I have a final project to finish before Tuesday for my Paleooceanography class. Paleoceanography is the study of the ocean’s past. This subject encompasses everything from ocean temperature to circulation to primary production to chemistry. It’s a pretty cool subject, if you like the oceans.
The instructor gave us an assignment that is broad and meandering, which totally blows, but I think I've got an idea that will win him over. Let's discuss it, shall we?
More and more studies are coming out saying that warming around Antarctica happened BEFORE the rise in carbon dioxide after the last glacial (in your face, Al Gore!). If this were the case, we should be able to use tracers of sea-ice coverage around Antarctica to get a time frame of when all this warming happened and compare it to the rise in atmospheric CO2. Antarctica was covered with even more ice than it is now during the last glacial. This ice extended way up north of the actual continent and into the South Seas.
If you cap off the ocean around Antarctica with sea-ice, like during a glacial, you screw with the ocean’s ability to exchange gases with the atmosphere. Gases like carbon dioxide. As we come out of the glacial, the world starts to warm and this sea ice will start to melt. We would like to know the timing of the melting of this ice and compare it to the timing of the increase in atmospheric CO2. One way to tell the timing of this melting is that as the sea-ice melted, it dumped a lot of crap onto the seafloor.

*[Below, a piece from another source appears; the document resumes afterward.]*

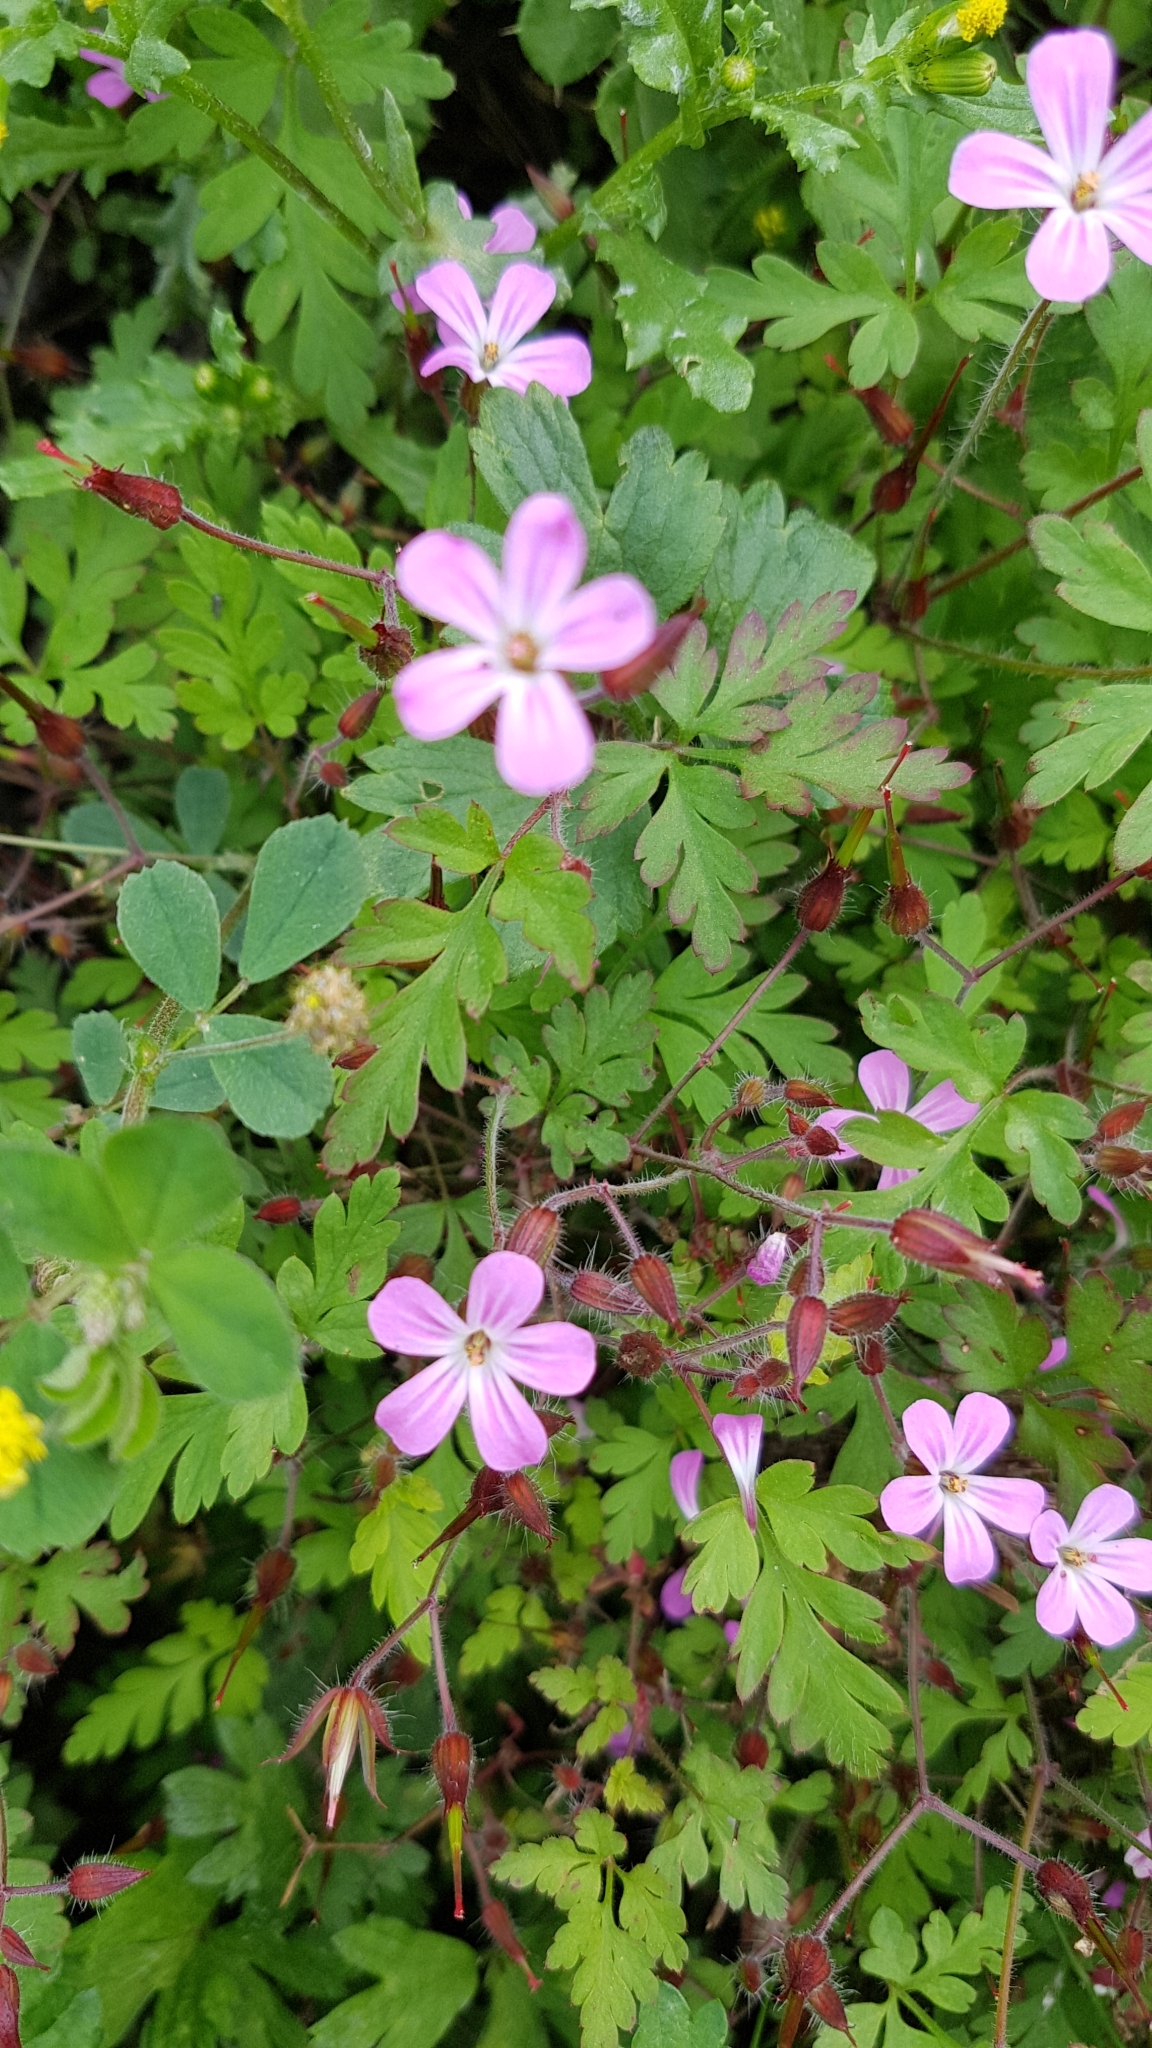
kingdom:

Crap that includes the tests of specific diatoms. These diatoms are WAY different than the regular diatoms that live in the salt water. If you can get a sediment core, look at how much of these sea-ice diatoms are present at any given time AND when they disappear, you should be able to make some fantastic claim about the presence of ice around Antarctica. Ta-Da!
Sidenote! Doesn't Antarctica look like a smiling rhinocerous? Now you'll never forget how to draw this, our most neglected continent.
Cornfused? Me too. But somehow or another I’ve gotta sort this out before Tuesday. I'm so fucked.